TLR4 signaling triggers activation of the innate immune system, whereas HO-1 plays a regulatory role in inflammatory response. Analysis of the relationship between the two molecules showed that TLR4 mRNA was inversely correlated with HO-1 mRNA in PBMCs from BD patients (Additional file 2; P < 0.05, r = -0.42, by regression analysis). Because LPS (a TLR4 ligand) has been shown to suppress interleukin-10-dependent HO-1 expression in human PBMCs 29, it is plausible that excessively expressed TLR4 contributes to defective HO-1 expression in PBMCs from BD patients. As expected, the immunoblotting study revealed that stimulation with LPS reduced HO-1 expression in PBMCs from patients with BD, irrespective of the presence or absence of interleukin-10 (Figure 3a). The suppressive effect on HO-1 expression was completely abrogated by a LPS neutrizer, namely polymyxin B (Figure 3a). Similarly, real-time PCR analysis revealed a reduction in HO-1 mRNA levels in LPS-stimulated PBMCs (Figure 4a) when TNF mRNA expression was elevated (Figure 4b). The magnitude of LPS-induced HO-1 suppression (calculated as the gap in HO-1 mRNA between PBMCs subjected to 6 hours of LPS treatment and untreated PBMCs [ΔHO-1]) was significantly correlated with TLR4 mRNA expression levels in untreated PBMCs (Figure 4c).

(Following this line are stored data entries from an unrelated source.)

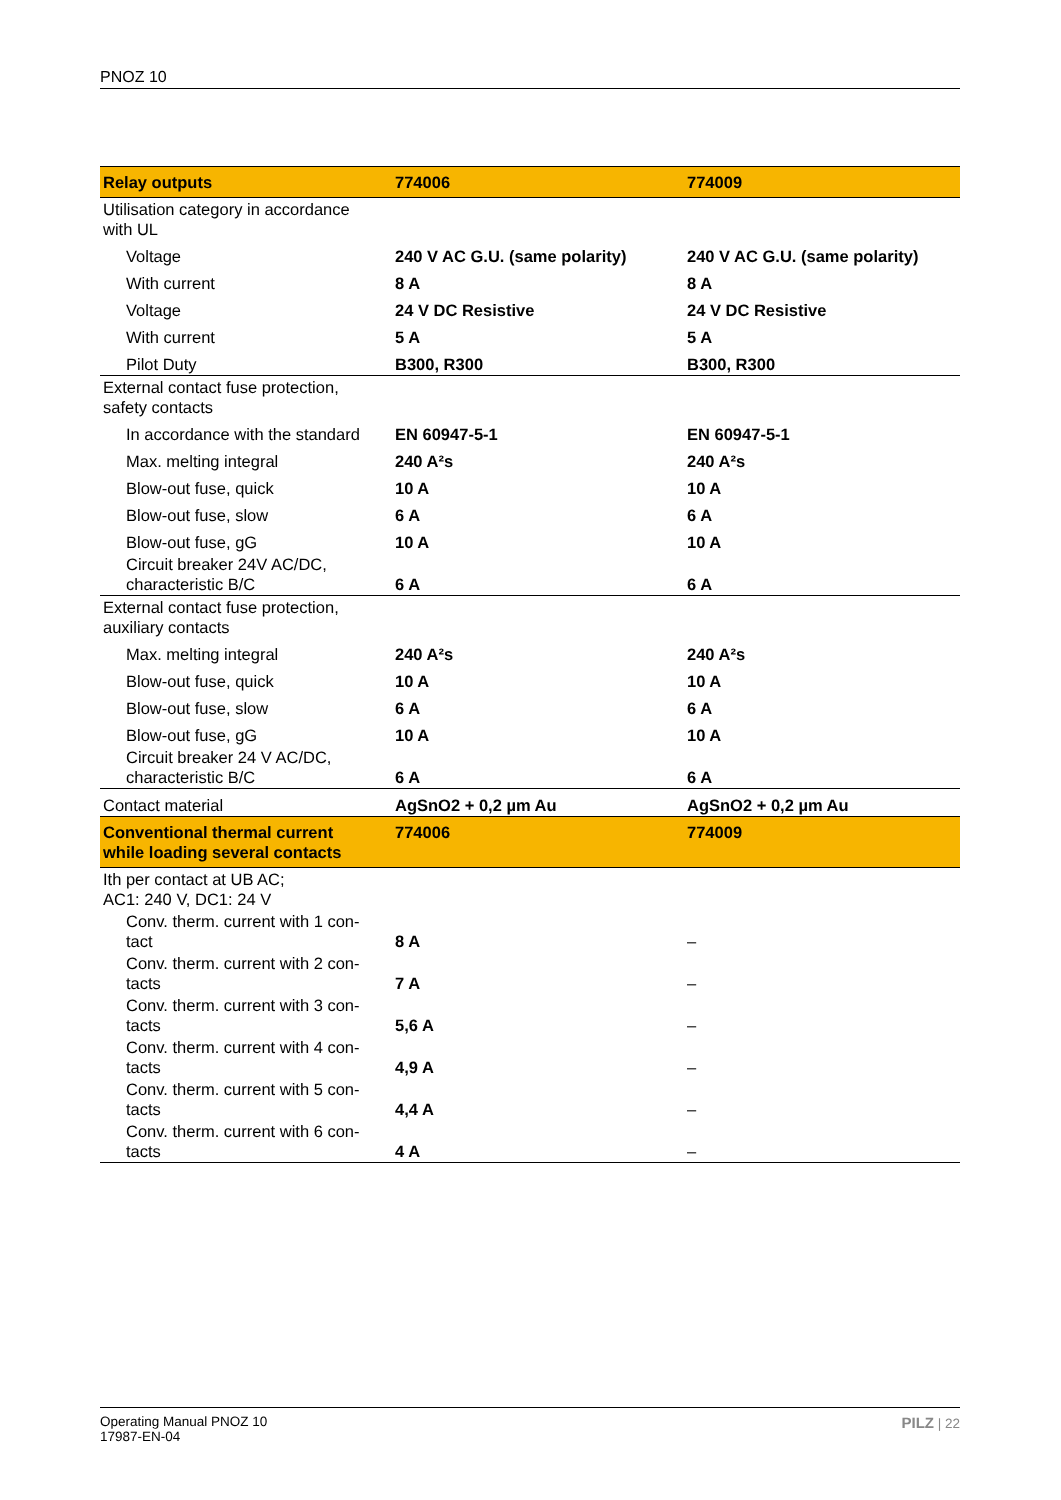PNOZ 10
| Relay outputs | 774006 | 774009 |
| --- | --- | --- |
| Utilisation category in accordance with UL | | |
| Voltage | 240 V AC G.U. (same polarity) | 240 V AC G.U. (same polarity) |
| With current | 8 A | 8 A |
| Voltage | 24 V DC Resistive | 24 V DC Resistive |
| With current | 5 A | 5 A |
| Pilot Duty | B300, R300 | B300, R300 |
| External contact fuse protection, safety contacts | | |
| In accordance with the standard | EN 60947-5-1 | EN 60947-5-1 |
| Max. melting integral | 240 A²s | 240 A²s |
| Blow-out fuse, quick | 10 A | 10 A |
| Blow-out fuse, slow | 6 A | 6 A |
| Blow-out fuse, gG | 10 A | 10 A |
| Circuit breaker 24V AC/DC, characteristic B/C | 6 A | 6 A |
| External contact fuse protection, auxiliary contacts | | |
| Max. melting integral | 240 A²s | 240 A²s |
| Blow-out fuse, quick | 10 A | 10 A |
| Blow-out fuse, slow | 6 A | 6 A |
| Blow-out fuse, gG | 10 A | 10 A |
| Circuit breaker 24 V AC/DC, characteristic B/C | 6 A | 6 A |
| Contact material | AgSnO2 + 0,2 µm Au | AgSnO2 + 0,2 µm Au |
| Conventional thermal current while loading several contacts | 774006 | 774009 |
| Ith per contact at UB AC; AC1: 240 V, DC1: 24 V | | |
| Conv. therm. current with 1 con- tact | 8 A | – |
| Conv. therm. current with 2 con- tacts | 7 A | – |
| Conv. therm. current with 3 con- tacts | 5,6 A | – |
| Conv. therm. current with 4 con- tacts | 4,9 A | – |
| Conv. therm. current with 5 con- tacts | 4,4 A | – |
| Conv. therm. current with 6 con- tacts | 4 A | – |
Operating Manual PNOZ 10
17987-EN-04
PILZ | 22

In our previous study 26 we demonstrated that TNF enhances HO-1 mRNA degradation, resulting in a reduction in HO-1 expression in human monocytes. Because TLR4 signaling leads to synthesis of TNF, which may be involved in the reduction in HO-1 expression in PBMCs from patients with BD. However, levels of TNF mRNA did not correlate with those of HO-1 in PBMCs from patients with BD (data not shown). Moreover, although the preliminary experiments confirmed that 10 ng/ml LPS efficiently stimulated PBMCs to produce substantial amounts of TNF protein, anti-TNF-α antibody infliximab did not eliminate the suppressive effect of LPS on HO-1 expression in monocytes in vitro (Additional file 3). The findings indicated that the effect is not solely dependent on TNF (Figure 3d).

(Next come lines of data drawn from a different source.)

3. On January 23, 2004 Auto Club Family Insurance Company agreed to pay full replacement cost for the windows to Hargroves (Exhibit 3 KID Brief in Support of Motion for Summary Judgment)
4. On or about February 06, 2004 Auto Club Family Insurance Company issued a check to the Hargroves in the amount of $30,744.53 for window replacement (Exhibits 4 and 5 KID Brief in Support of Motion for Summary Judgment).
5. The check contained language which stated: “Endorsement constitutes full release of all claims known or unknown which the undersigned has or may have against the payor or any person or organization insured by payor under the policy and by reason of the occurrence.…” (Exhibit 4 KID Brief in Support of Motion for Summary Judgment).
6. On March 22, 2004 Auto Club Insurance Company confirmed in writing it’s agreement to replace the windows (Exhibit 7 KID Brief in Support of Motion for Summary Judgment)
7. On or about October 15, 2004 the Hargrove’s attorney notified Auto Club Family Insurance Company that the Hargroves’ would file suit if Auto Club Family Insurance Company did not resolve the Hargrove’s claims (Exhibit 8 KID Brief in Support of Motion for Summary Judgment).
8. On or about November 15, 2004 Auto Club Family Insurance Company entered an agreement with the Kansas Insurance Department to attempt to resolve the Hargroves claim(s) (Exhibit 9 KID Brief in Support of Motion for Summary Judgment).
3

Because our previous study demonstrated bidirectory interactions between HO-1 and TNF 26, we also examined effects of HO-1 upregulation on TLR levels in monocytes. Over-expression of HO-1 protein was confirmed by immunoblotting analysis 24 hours after transfection with pHO-1 (human HO-1 expression vector) into monocytes. Under these conditions, no differences were found in expression levels of TLR2 and TLR4 between HO-1 cDNA transfected monocytes and controls (Figure 5). Taken together, our findings implicate the involvement of excessive TLR4 expression in low levels of HO-1 mRNA expression in PBMCs from patients with BD.